The patient’s chest x-ray was unremarkable. His laboratory values were notable for a white blood cell count of 10,600 [mm.sup.3], a hemoglobin level of 9.5 g/dl, and a hematocrit of 28.7%. Levels of blood urea nitrogen, creatinine, serum electrolytes, liver function tests, platelets, and glucose were normal. Histopathologic examination of a skin biopsy specimen from the border of a nodule on the left arm showed necrotizing granulomatous inflammation in the dermis and numerous small yeast forms, consistent with histoplasmosis. The patient was treated with 400 milligrams of itraconazole twice daily, and the ulcers resolved over the course of several weeks.
Discussion
In areas and among patient populations where histoplasmosis is endemic, unusual dermatological findings suggest consideration of histoplasmosis as the pathologic entity. Untreated disseminated histoplasmosis has a high mortality rate (1) and can quickly kill patients with AIDS (2). Disseminated histoplasmosis has cutaneous findings in 6% of immunocompetent and 11% of immuno-compromised patients, respectively (3). Evaluation of patients with unusual skin findings requires prompt biopsy because histologic examination of tissue provides the most rapid means of diagnosis of this condition (4). Fungal culture, which takes 2-3 weeks to reveal growth, can be used to confirm the diagnosis. A radioimmunoassay (RIA) to detect histoplasmosis in urine is also available (5).

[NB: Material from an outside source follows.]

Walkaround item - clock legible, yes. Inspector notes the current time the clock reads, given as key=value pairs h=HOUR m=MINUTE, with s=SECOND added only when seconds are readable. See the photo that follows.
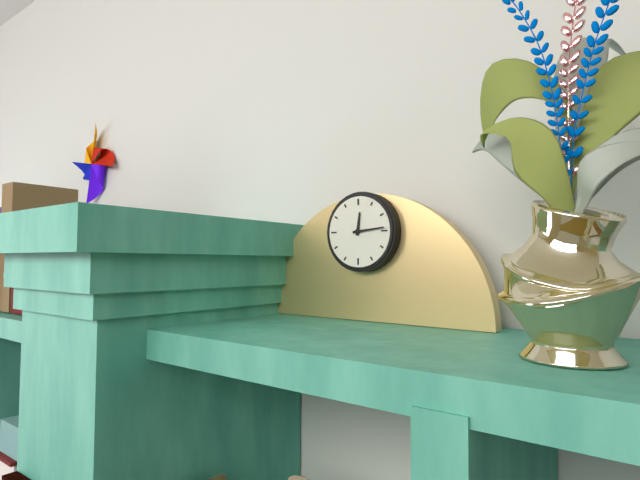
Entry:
h=12 m=14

Disseminated histoplasmosis can have a variety of dermatological manifestations that include papules, macules, patches, mucosal ulcers, cutaneous ulcers, plaques, pustules, fistulae, and folliculitis (6). Previous reports of cutaneous ulcers due to disseminated histoplasmosis have been limited in extent. One report was noted with a presentation similar to the instant one with disseminated histoplasmosis presenting as pyoderma gangrenosum-like lesions (7). One patient had papules that developed into ulcers on the neck, intergluteal region, forehead, back, and neck, but did not appear on the legs, trunk, or hands (8). Other reports have noted ulcers on the lips (9), in the perianal region (10), on the back (11), and on the penis (12); mucosal ulcers have been commonly reported as well (13). This case marks the first report of disseminated cutaneous ulcers.